When I entered my front door, I didn’t hear the soothing buzz of a contented family or the soft cooing of babies. It was a visceral, jagged wall of sound, the type of sobbing that has transcended from hunger to pure, gasping fatigue. While her sister Amber let out angry, frantic squeaks in between cries, one of my twin girls, Jade, was crying in a ragged pattern that suggested she had been at it for hours.

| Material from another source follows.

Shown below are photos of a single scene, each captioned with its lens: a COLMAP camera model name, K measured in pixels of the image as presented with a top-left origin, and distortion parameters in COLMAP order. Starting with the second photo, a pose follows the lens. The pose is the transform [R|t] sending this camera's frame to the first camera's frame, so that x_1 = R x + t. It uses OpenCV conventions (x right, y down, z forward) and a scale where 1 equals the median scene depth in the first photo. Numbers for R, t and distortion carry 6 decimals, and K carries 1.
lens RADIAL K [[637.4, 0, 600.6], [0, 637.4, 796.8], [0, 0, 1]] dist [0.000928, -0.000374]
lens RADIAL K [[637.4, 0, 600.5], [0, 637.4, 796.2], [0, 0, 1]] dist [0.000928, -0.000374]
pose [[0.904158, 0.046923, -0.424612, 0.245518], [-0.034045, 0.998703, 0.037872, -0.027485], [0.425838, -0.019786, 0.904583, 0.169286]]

A half-empty bottle was left on the couch, formula powder covered the granite counters like snow, and my husband, Brian, sat immobile with his elbows on his knees, gazing into an imaginary middle distance. The sight in the living room was a picture of complete home breakdown.My parental instincts screamed as I dropped my handbag and ran passed him. Amber’s little fists were clenched so tightly that their knuckles were white, and Jade’s face was a blotchy, angry red when I lifted her from the cot. Whispering the frenzied, calming babble moms use to anchor their children in a storm, I rested them on my shoulders.
I turned to face Brian as the screams eventually turned into deep, trembling breaths. I anticipated an apology, or maybe a frantic explanation about a diaper that wouldn’t go away or a missed nap. Rather, he remarked in a voice I didn’t recognize that we had to give them away while staring at me with horrifyingly flat eyes.